Gold fell under pressure from the high level in 4 hours. Gold continued to have a double top structure in 4 hours. Gold rose to 2673 last night and fell under pressure. The resistance is obvious.
The tension in the Middle East is still an important factor affecting the gold price. This week will usher in non-agricultural data.
Intraday operation:
SELL: 2675 Target: 2660------2650
BUY: 2645 Target: 2665------2675
Goldminers
XAUUSD:1/10 Today's Market Analysis and StrategyGold technical analysis
Daily resistance 2700, support below 2622
Four-hour resistance 2685, support below 2634-2622
Gold operation suggestions: Yesterday, gold rushed up and fell back. The price fell to the lowest 10-day moving average and then formed a support rebound, and finally closed at 2634.5. From the current market, the monthly line rushed up and fell back and still rose sharply. The price is far away from the moving average and needs to be corrected. The daily chart price fell below the 5-day moving average and supported by the 10-day moving average. The trend has not turned, but weak shorts have appeared. Today, it is expected to further decline after the correction of the 10-day moving average. From the short-term moving average dead cross downward, the auxiliary indicator MACD dead cross at a high level, the four-hour high of 2685 rushed up and fell to 2675 and officially turned short. It continued to go down yesterday, but the decline did not continue today.

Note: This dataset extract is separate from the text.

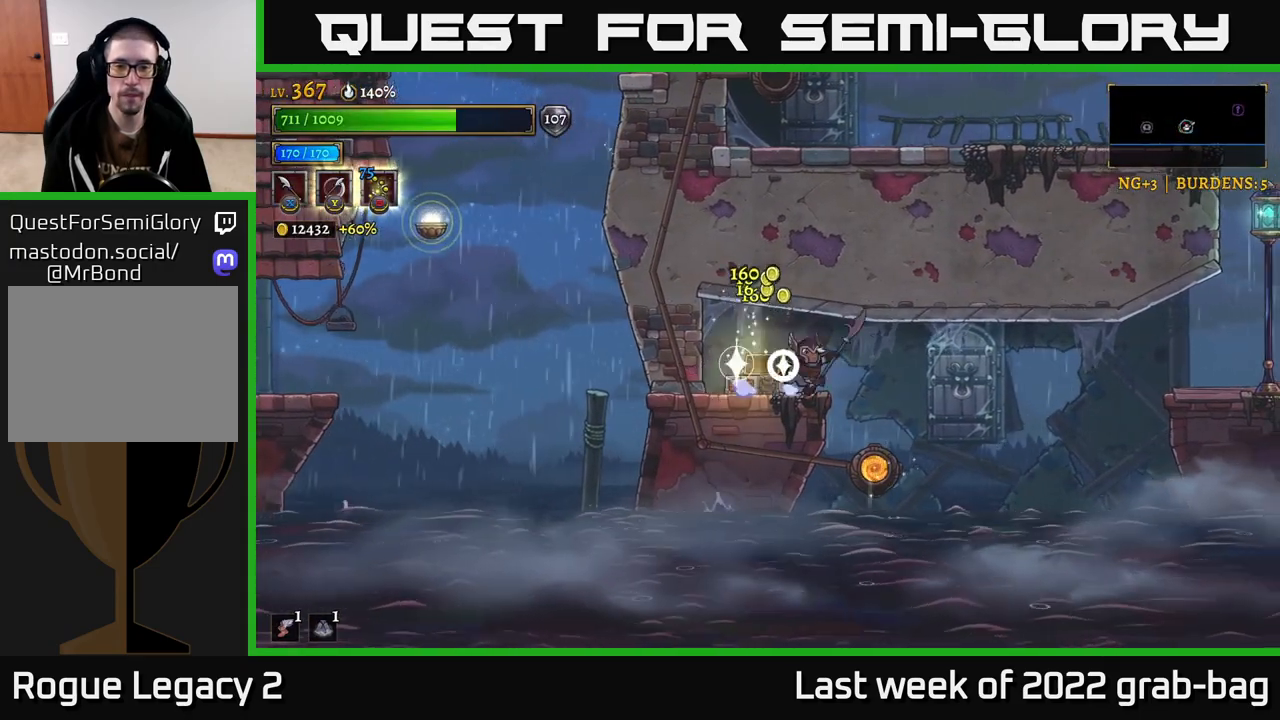
{"buttons": ["R1"], "left_stick": "center", "right_stick": "center", "events": [[267, "left_stick", "left"], [383, "left_stick", "center"], [450, "R1", "down"]]}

Judging from the current market trend, the short-term support below is 2634-2622, and the pressure above is 2650-2655. Continue to rely on this range to sell high and sell low, and wait patiently for key points to enter the market.
BUY:2650near SL:2647
BUY:2634near SL:2630
BUY:2622near SL:2618
The strategy only provides trading directions. Since it is not a real-time trading guide, please use a small SL to test the signal.
10.1 Analysis of gold short-term technical operations1. The daily line has adjusted for two days and just stepped back on the 10-day moving average. According to the bulls, this is a typical correction. The biggest step back in the strong trend is 10 days. Whether it can go up today is very critical.
2. The usual high-rise and fall in the morning, the European market is weak. For the continuous market, the European market is weak and the US market is difficult to increase.
3. Yesterday, the US market retreated twice, and the European market broke the bottom, and the US market was weak after the bottom.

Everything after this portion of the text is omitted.